Anna Katharina Fröhlich «Die Yacht», Friedenauer Presse

Wenn ein schmales Buch mit „Eine Sommernovelle“ untertitelt ist, ist man versucht, es für ein flockig leichtes Geschichtchen zu nehmen. Was in seiner Tonalität ein bisschen verklärt und fast antiquiert daherkommt, offenbart Tiefen, die überraschen. „Die Yacht“ ist ebenso melancholisch wie tiefgründig. Anna Katharina Fröhlichs Novelle mahnt zur Ehrlichkeit.

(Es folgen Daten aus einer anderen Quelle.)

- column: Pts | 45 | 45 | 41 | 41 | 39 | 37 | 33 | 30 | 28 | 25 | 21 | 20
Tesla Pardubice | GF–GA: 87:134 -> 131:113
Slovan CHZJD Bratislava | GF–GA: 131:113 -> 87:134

Anna Katharina Fröhlich lebt in Italien. Sie kennt das Licht, die Gerüche und Geräusche, den Geschmack und den Duft. Wer „Die Yacht“ liest, taucht, nimmt all dies mit, taucht ein in eine Welt, die zumindest ich, nur von Urlauben kenne. Und Anna Katharina Fröhlich beherrscht in ihrer Sprache eine Kunst, die mich staunen lässt, etwas, was mich auf den ersten Seiten misstrauisch machte, weil ich mich selbst beim Schreiben davor hüten würde; Anna Katharina Fröhlich mischt in ihre Novelle Adjektive derart üppig, dass ihre Sprachmelodie im ersten Moment fast aufgeblasen scheint. Aber ihr grosszüger Umgang mit dieser Wortart korrespondiert mit der Welt, die sie beschreibt. Auf der einen Seite lebt dieses Buch von sinnlichen Eindrücken, zum andern beschreibt sie sehr genau die Oberfläche, sei es die der Dinge, der Menschen und der Innenwelten.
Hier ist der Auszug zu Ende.